Showing Linear Subspace & Affine Subspace of Vector a in R^n

[tk1234]

Let a be a fixed nonzero vector in R^n

a. Show that the set S of all vectors x such at ax=0 is a subspace of R^n.
b. show that if k is a nonzero real number, then the set A of all vectors x such that ax=k is an affine subspace of R^n, but not a linear subspace.how do i even show this.. I am so confused. help please! thanks.

 

[Dick]

Let a be a fixed nonzero vector in R^n

a. Show that the set S of all vectors x such at ax=0 is a subspace of R^n.
b. show that if k is a nonzero real number, then the set A of all vectors x such that ax=k is an affine subspace of R^n, but not a linear subspace.


how do i even show this.. I am so confused. help please! thanks.

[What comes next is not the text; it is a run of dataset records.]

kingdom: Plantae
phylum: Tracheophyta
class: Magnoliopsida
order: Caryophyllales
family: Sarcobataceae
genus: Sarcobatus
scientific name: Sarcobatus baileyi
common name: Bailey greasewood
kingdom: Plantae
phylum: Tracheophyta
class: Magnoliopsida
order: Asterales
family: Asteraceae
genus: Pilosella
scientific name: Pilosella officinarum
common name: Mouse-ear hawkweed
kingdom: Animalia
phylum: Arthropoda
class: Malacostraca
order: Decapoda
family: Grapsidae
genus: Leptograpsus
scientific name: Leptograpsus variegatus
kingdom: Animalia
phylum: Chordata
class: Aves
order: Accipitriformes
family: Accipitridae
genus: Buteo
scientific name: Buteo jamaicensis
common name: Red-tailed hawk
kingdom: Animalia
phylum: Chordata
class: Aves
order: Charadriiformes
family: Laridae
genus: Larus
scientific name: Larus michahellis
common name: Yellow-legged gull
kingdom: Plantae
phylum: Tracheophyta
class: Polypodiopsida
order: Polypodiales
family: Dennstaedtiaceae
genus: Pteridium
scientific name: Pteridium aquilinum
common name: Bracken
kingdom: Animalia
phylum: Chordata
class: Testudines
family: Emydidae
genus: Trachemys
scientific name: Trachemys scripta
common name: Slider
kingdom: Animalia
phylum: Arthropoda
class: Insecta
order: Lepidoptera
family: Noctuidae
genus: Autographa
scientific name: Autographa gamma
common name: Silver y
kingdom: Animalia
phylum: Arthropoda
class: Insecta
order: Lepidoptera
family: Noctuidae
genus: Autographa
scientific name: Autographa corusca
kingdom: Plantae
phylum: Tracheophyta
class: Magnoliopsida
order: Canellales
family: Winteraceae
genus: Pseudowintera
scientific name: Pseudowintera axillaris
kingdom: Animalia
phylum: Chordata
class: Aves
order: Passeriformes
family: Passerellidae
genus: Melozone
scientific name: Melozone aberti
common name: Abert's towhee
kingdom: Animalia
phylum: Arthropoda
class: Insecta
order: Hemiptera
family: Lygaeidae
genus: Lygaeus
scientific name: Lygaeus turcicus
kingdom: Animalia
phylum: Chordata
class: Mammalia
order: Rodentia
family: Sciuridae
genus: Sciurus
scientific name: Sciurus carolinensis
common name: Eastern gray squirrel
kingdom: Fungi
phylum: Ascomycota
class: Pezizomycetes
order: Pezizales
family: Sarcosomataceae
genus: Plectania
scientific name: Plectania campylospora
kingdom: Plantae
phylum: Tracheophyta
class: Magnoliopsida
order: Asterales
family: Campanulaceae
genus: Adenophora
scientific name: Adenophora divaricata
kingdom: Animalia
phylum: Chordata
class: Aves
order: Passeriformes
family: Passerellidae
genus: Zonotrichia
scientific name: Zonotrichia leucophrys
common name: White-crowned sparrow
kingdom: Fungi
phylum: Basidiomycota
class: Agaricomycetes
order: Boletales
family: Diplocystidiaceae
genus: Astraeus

Try?? Pretty please? Tell me what you might need to prove S is a subspace. You can look it up in the book if you want to. What's the definition of a subspace?

 

[tk1234]

i know that S needs to be closed under addition and numerical multiplication.. I am just not sure how to show this?!

 

[Dick]

i know that S needs to be closed under addition and numerical multiplication.. I am just not sure how to show this?!

If x1 is in S then a.x1=0. If x2 is in S then a.x2=0. (I'm using '.' for dot product). Can you give me some reason why that would mean x1+x2 is in S? What would you have show to prove x1+x2 is in S? That would give you closure under addition.